Top of DATA LISTING
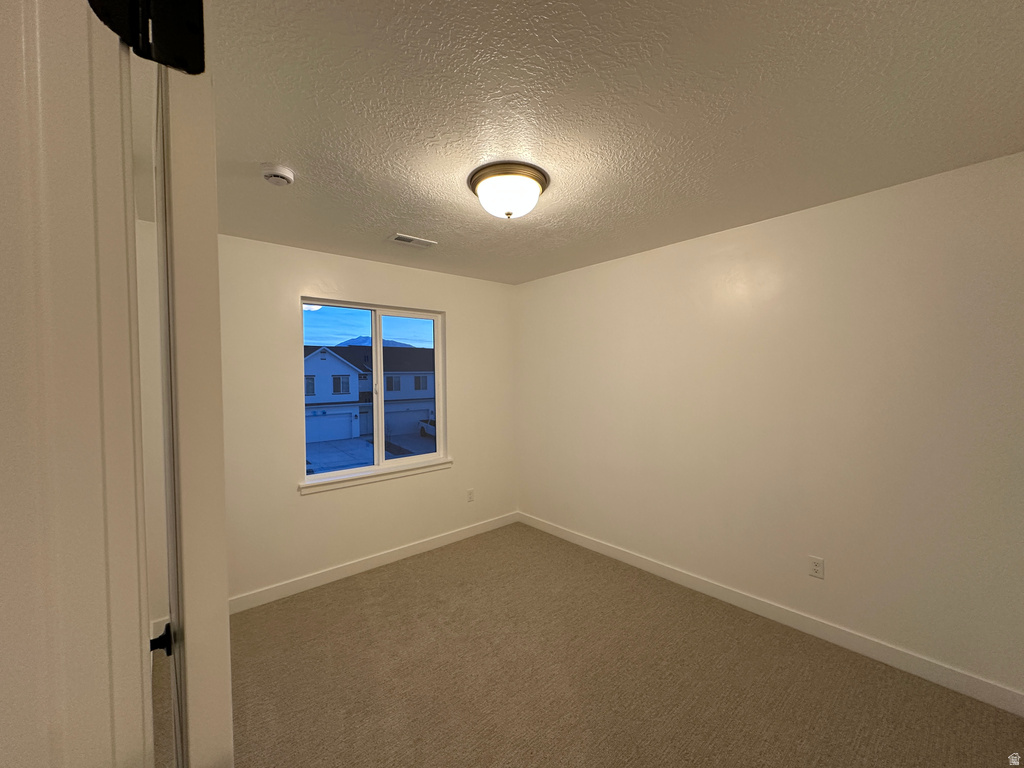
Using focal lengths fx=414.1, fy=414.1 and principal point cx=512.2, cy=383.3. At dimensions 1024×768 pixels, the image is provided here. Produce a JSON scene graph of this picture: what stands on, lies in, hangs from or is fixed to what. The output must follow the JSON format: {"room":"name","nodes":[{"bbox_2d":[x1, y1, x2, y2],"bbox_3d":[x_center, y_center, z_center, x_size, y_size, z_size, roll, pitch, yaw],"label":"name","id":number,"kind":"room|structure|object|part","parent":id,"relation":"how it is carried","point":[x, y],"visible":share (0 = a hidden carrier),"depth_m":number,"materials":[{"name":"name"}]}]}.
Bottom of DATA LISTING
Top of DATA LISTING
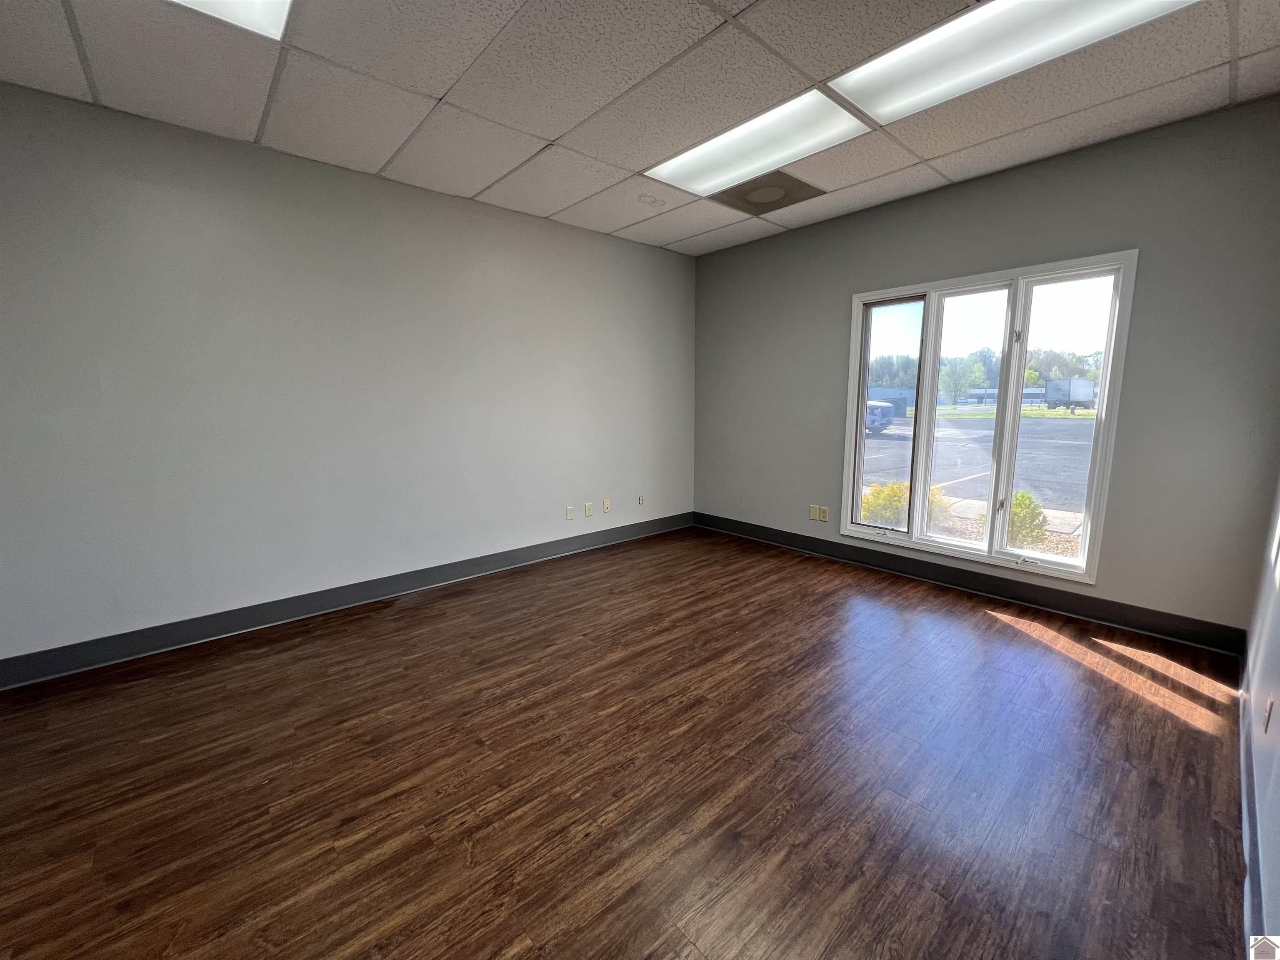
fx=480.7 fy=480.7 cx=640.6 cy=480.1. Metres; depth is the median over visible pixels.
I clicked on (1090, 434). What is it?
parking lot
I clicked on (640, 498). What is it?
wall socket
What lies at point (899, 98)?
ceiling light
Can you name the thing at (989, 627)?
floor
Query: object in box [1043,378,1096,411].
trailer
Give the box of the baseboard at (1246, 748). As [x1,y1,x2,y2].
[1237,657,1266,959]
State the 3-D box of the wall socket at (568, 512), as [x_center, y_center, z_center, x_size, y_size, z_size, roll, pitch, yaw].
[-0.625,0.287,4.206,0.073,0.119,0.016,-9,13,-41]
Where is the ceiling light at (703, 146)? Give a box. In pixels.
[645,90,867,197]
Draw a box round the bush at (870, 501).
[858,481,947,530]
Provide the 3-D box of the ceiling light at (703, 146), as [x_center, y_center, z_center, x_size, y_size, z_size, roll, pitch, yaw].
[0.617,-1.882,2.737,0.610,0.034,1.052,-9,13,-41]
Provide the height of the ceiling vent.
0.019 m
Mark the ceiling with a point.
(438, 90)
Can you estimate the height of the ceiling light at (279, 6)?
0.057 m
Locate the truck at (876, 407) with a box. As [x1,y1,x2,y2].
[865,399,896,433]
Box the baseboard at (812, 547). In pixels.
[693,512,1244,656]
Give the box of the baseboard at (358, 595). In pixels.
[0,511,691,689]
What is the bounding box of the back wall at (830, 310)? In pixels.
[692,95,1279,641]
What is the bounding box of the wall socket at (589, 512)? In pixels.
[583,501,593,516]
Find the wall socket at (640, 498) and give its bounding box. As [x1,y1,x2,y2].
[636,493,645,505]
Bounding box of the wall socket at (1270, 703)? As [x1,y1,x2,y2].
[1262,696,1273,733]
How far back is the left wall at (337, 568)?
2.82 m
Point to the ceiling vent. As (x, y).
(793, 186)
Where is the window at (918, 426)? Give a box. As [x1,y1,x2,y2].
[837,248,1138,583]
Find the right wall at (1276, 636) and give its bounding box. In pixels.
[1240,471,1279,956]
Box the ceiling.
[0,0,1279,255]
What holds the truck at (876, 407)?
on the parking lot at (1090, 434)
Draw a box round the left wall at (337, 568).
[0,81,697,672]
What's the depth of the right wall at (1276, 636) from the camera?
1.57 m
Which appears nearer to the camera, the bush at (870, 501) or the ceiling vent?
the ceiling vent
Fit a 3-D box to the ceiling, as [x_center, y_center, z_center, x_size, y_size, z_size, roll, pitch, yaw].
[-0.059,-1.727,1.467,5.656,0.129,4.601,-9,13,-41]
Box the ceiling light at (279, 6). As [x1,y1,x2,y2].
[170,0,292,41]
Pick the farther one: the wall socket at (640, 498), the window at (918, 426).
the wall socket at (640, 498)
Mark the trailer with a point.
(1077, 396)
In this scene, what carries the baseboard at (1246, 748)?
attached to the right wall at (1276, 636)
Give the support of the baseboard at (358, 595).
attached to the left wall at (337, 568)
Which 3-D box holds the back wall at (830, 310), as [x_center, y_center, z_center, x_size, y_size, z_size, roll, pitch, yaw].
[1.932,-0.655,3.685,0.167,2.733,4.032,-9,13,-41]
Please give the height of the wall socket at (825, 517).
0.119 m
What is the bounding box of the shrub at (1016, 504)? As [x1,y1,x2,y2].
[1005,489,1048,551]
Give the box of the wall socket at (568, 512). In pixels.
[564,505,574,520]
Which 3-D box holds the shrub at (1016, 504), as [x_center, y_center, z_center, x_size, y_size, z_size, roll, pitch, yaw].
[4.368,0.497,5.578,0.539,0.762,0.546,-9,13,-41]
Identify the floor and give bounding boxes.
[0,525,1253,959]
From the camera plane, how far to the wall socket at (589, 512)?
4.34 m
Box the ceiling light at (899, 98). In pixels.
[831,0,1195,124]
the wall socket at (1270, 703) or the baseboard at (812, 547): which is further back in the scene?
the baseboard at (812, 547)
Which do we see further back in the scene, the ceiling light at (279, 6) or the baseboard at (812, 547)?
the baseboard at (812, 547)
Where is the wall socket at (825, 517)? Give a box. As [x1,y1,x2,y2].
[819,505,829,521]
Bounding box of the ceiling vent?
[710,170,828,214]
Bottom of DATA LISTING
### WORK INSTRUCTION
Of the lines above, show those in which "visible" appears.

### TASK ANSWER
Using focal lengths fx=414.1, fy=414.1 and principal point cx=512.2, cy=383.3. At dimensions 1024×768 pixels, the image is provided here. Produce a JSON scene graph of this picture: what stands on, lies in, hangs from or is fixed to what. The output must follow the JSON format: {"room":"name","nodes":[{"bbox_2d":[x1, y1, x2, y2],"bbox_3d":[x_center, y_center, z_center, x_size, y_size, z_size, roll, pitch, yaw],"label":"name","id":number,"kind":"room|structure|object|part","parent":id,"relation":"how it is carried","point":[x, y],"visible":share (0 = a hidden carrier),"depth_m":number,"materials":[{"name":"name"}]}]}.
fx=480.7 fy=480.7 cx=640.6 cy=480.1. Metres; depth is the median over visible pixels.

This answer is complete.